Staying safe for less

Another additional benefit in preparing for GDPR is the improvements and savings it brings to IT security management. “The legislation forces all businesses to identify their security strategy, solutions and safeguards, and that can only benefit a business,” says Adam Nash, EMEA sales manager at cloud security specialist Webroot. “With cyber attacks becoming increasingly financially motivated, by reinforcing your security strategy and solutions you will inevitably reduce the likelihood of having to pay what some organisations think of as a ‘cyber tax’ as a result of rising attack numbers. You’ll also reduce the downtime caused by virus outbreaks.”

Frank Krieger, director of compliance at secure cloud provider Iland, claims the security benefits are even more profound – and as an SME itself, Iland has seen those benefits first-hand. “GDPR has been the catalyst that helped propel compliance from a back-office function with oversight into specific domains into a pivotal role that ensures privacy and risk are addressed throughout the organisation.
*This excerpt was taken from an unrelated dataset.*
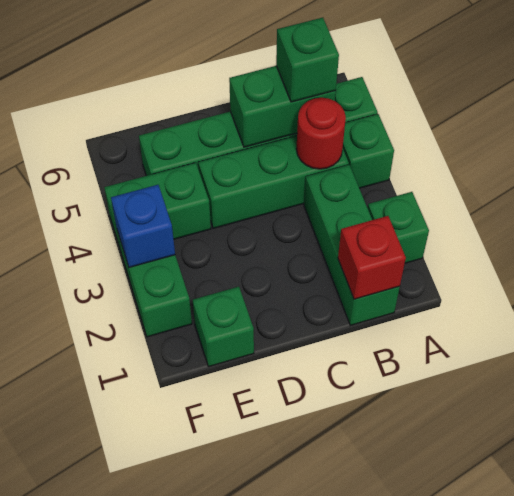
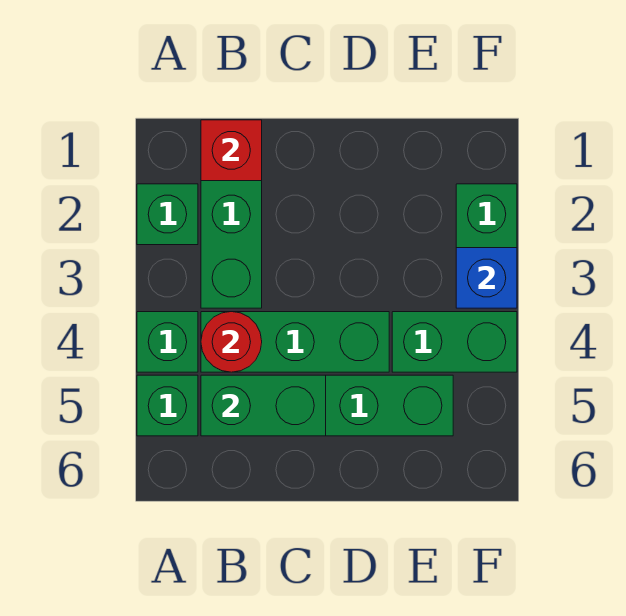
green brick B5 level 3 -> none
green brick E1 level 1 -> none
The side-effect has been more verifiable trust with our customers and more transparency in our operations,” he says.

Maybe, in the end, it is this potential to drive fundamental cultural change that makes GDPR such a powerful catalyst for wider business benefits. “GDPR will force a culture change and those that embrace it to its full extent will prosper the most,” says Richard Shreeve, consultancy director at Civica Digital, a software and digital services firm which provides support and GDPR consultancy to both the public and private sector. “Aside from trust and transparency, changing the way an organisation views and manages data can help improve decision-making, customer reach and customer satisfaction. Getting your data in order will lay the foundations for better insight, driving better services around what people want and need, as well as helping to reduce waste.”

And while he says there’s no denying the road to complying with the General Data Protection Regulation is hard, he thinks it’s time to look forward to the benefits the legislation will bring, because it’s these benefits that will give SMEs the crucial competitive differentiation they’ll need to succeed.